Action item: Please make sure what you return matches the listing below exactly, minus its pictures.

Given data:

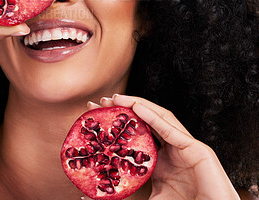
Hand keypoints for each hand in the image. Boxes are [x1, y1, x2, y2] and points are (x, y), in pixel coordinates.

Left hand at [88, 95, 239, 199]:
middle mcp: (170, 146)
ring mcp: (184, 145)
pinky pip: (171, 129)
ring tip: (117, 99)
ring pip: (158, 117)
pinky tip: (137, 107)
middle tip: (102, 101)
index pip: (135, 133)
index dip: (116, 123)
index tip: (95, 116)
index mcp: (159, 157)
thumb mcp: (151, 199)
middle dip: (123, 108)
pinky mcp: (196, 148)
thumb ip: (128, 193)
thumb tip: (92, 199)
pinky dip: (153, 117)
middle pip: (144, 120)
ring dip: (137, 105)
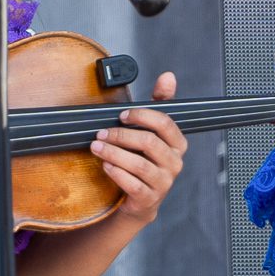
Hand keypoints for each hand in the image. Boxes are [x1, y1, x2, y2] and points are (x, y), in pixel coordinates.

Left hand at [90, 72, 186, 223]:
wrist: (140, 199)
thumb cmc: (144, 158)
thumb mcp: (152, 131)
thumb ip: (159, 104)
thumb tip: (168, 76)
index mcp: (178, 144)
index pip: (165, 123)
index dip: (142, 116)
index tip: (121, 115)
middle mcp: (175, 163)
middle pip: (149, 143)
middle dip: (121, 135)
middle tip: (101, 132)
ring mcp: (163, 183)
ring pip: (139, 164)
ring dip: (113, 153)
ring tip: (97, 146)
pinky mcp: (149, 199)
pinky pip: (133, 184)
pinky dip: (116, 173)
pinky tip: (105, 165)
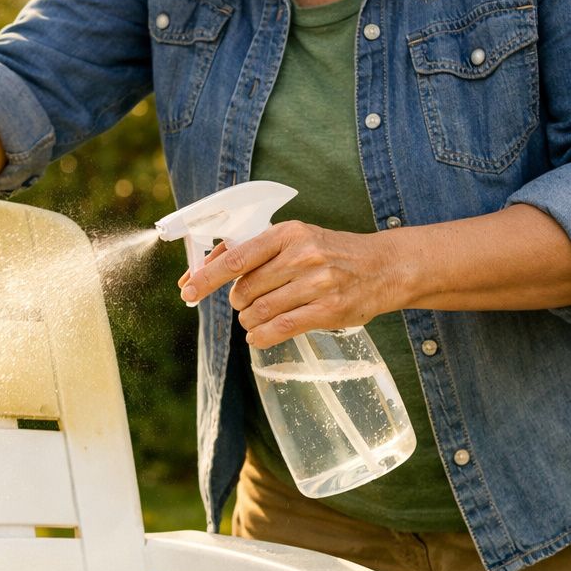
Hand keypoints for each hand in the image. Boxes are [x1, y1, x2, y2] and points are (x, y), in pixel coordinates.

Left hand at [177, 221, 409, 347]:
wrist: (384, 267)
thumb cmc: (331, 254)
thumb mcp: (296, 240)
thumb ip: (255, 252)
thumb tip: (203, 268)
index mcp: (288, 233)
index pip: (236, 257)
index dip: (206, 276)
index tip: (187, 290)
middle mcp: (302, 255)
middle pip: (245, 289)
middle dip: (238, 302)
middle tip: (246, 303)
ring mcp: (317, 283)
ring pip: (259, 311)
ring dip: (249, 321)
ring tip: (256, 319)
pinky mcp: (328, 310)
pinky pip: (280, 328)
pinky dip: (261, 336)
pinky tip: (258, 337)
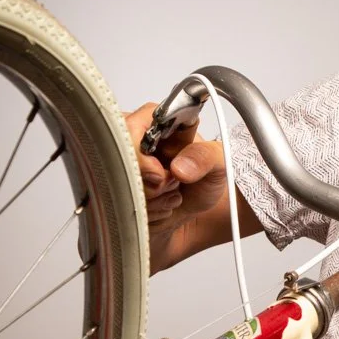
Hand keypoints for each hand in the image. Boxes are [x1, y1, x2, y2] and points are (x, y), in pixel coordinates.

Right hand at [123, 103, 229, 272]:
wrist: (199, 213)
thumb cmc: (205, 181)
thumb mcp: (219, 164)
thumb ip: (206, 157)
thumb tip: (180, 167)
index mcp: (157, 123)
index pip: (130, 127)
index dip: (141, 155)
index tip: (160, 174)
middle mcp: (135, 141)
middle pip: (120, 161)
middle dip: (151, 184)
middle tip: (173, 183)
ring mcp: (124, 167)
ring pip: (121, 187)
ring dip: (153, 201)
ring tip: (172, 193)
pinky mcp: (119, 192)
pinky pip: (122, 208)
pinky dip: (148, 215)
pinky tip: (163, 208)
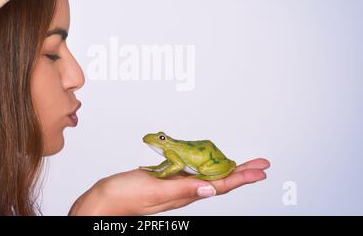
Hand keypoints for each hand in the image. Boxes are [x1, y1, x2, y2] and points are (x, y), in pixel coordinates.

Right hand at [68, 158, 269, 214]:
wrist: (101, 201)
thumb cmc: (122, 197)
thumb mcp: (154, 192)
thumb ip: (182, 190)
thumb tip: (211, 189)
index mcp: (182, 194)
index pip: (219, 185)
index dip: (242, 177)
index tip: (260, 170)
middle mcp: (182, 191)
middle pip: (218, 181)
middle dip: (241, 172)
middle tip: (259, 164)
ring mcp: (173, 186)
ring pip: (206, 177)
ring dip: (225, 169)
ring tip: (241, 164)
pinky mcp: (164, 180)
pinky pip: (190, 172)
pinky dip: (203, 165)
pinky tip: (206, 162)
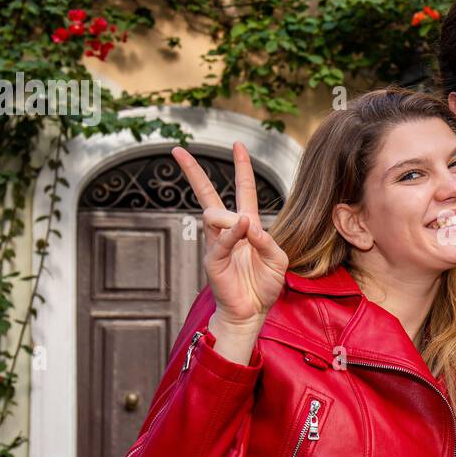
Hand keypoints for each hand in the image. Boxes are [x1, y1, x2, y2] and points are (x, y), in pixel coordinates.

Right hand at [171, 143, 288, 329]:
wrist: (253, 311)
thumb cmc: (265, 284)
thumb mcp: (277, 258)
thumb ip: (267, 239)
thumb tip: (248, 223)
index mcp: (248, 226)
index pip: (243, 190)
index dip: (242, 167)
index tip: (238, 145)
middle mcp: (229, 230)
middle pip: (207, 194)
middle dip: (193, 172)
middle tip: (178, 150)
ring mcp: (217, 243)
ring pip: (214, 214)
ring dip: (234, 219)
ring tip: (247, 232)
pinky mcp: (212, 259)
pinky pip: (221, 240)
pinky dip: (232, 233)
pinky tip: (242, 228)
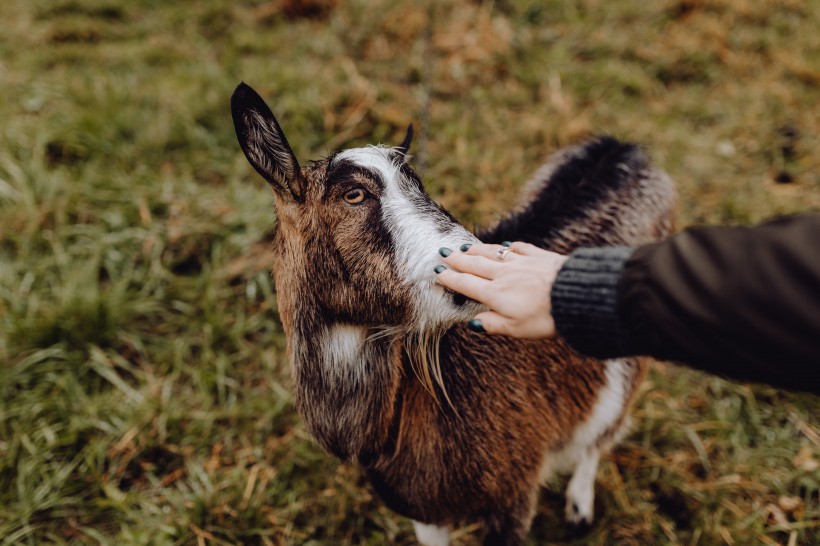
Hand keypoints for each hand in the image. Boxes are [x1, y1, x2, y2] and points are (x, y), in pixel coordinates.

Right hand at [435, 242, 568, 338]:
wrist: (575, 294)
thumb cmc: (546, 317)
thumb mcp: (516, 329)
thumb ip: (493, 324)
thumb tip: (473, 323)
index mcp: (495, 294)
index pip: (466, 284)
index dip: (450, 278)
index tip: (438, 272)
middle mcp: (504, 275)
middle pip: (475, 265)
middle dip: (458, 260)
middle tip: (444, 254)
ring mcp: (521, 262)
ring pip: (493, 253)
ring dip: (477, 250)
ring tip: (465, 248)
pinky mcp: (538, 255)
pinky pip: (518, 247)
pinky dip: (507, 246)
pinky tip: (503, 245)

Task result:
Hand keypoints for each hand in the image. Boxes are [x1, y1, x2, y2] and points are (x, y), in pixel coordinates.

Left hand at [88, 95, 239, 199]:
middle mcp: (170, 146)
ring mcp: (184, 145)
pinky pip: (171, 129)
ring tip: (117, 99)
ring pip: (158, 117)
pinky tip: (137, 107)
middle tip: (102, 101)
index pip: (135, 133)
index dip: (116, 123)
index tip: (95, 116)
index mcp: (159, 157)
thumb mcp: (151, 199)
middle dip: (123, 108)
pinky mcp: (196, 148)
thumb ip: (128, 193)
thumb tip: (92, 199)
pinky dip: (153, 117)
middle pip: (144, 120)
ring dip: (137, 105)
Hand keypoints for each hand in the image. Boxes are [x1, y1, x2, y2] and points are (x, y), in pixel coordinates.

Left hand at [90, 72, 186, 223]:
wrist: (140, 199)
thumb cmc: (144, 158)
thumb mcp: (152, 131)
thumb ip: (159, 104)
thumb tip: (168, 76)
index mcp: (178, 144)
index pip: (165, 123)
index dip: (142, 116)
index tip: (121, 115)
middle mcp: (175, 163)
middle pip: (149, 143)
middle dip: (121, 135)
middle tip: (101, 132)
ring mcp: (163, 183)
ring pip: (139, 164)
ring dip: (113, 153)
ring tip: (97, 146)
pinky mcp: (149, 199)
pinky pip: (133, 184)
pinky dip: (116, 173)
pinky tip: (105, 165)
Hand keypoints for each hand in the image. Boxes are [x1, y1, x2, y2] and points are (x, y), in pixel coordinates.

Left hand at [177, 221, 409, 347]:
wrist: (384, 267)
thumb cmc: (331, 254)
thumb mcp: (296, 240)
thumb ip: (255, 252)
thumb tip: (203, 268)
index mcp: (288, 233)
index pip: (236, 257)
index dip: (206, 276)
index tip: (187, 290)
middle mcp: (302, 255)
middle pip: (245, 289)
middle dip: (238, 302)
middle tip: (246, 303)
ring mcp: (317, 283)
ring pip: (259, 311)
ring dip: (249, 321)
ring tip: (256, 319)
pinky mcp: (328, 310)
pinky pip: (280, 328)
pinky dip: (261, 336)
pinky tip: (258, 337)
Hand keypoints for each hand in the image. Boxes are [x1, y1, x2, y2] and points are (x, y), in pixel coordinates.

Right hand at [123, 103, 229, 272]:
wrist: (199, 213)
thumb cmc: (205, 181)
thumb mcp: (219, 164)
thumb ip: (206, 157)
thumb tip: (180, 167)
index mcp: (157, 123)
index pip: (130, 127)
index dip: (141, 155)
index tip: (160, 174)
middle mcp: (135, 141)
middle pip: (120, 161)
middle dip: (151, 184)
middle tip: (173, 183)
ring mcp: (124, 167)
ring pip: (121, 187)
ring dip: (153, 201)
ring tip: (172, 193)
pinky mcp: (119, 192)
pinky pip: (122, 208)
pinky dip: (148, 215)
pinky tip: (163, 208)
Hand keypoints for each hand in the image. Boxes are [x1, y1, x2, y2] and points are (x, y), in pixel coordinates.

Right hand at [68, 158, 269, 214]:
wrist: (101, 201)
thumb cmc: (122, 197)
thumb mcp: (154, 192)
thumb ip: (182, 190)
thumb tip: (211, 189)
index mcp: (182, 194)
index pip: (219, 185)
index dip: (242, 177)
index tip: (260, 170)
middle mcp: (182, 191)
middle pip: (218, 181)
middle dip: (241, 172)
middle tip: (259, 164)
ring mcp: (173, 186)
ring pip: (206, 177)
ring dip: (225, 169)
ring tip: (241, 164)
pinky mcp: (164, 180)
pinky pip: (190, 172)
pinky dip: (203, 165)
pinky tip: (206, 162)
Hand keypoints for each hand in the image. Boxes are [x1, y1, x2, y2] and points are (x, y), in pixel coordinates.

Right hand at [171, 143, 288, 329]:
wrist: (253, 311)
thumb cmc: (265, 284)
thumb mcp: (277, 258)
thumb ip: (267, 239)
thumb tip: (248, 223)
index mcp: (248, 226)
index pip: (243, 190)
index dip: (242, 167)
index tip: (238, 145)
middle mcp: (229, 230)
middle pip: (207, 194)
middle dip: (193, 172)
middle tip: (178, 150)
ring mcp: (217, 243)
ring pip: (214, 214)
ring dip: (234, 219)
ring tip: (247, 232)
pinky mcp: (212, 259)
pinky pip: (221, 240)
pinky dip: (232, 233)
pinky tip: (242, 228)
Hand keypoints for each hand in the image. Boxes are [x1, y1, x2, y2] and points are (x, y), in pixel coordinates.

Right hand at [435, 242, 568, 338]:
wrist: (575, 294)
thumb cmc: (546, 317)
thumb mcp: (516, 329)
thumb ip: (493, 324)
thumb tip: (473, 323)
index mcp: (495, 294)
index pip: (466, 284)
index dip: (450, 278)
index tip: (438, 272)
middle mcp: (504, 275)
middle pip: (475, 265)
middle dip: (458, 260)
middle tip: (444, 254)
ring mcp: (521, 262)
ring pip: (493, 253)
ring dip: (477, 250)
ring tip: (465, 248)
pinky mcp: (538, 255)
pinky pip: (518, 247)
pinky dip: (507, 246)
pinky tip: (503, 245)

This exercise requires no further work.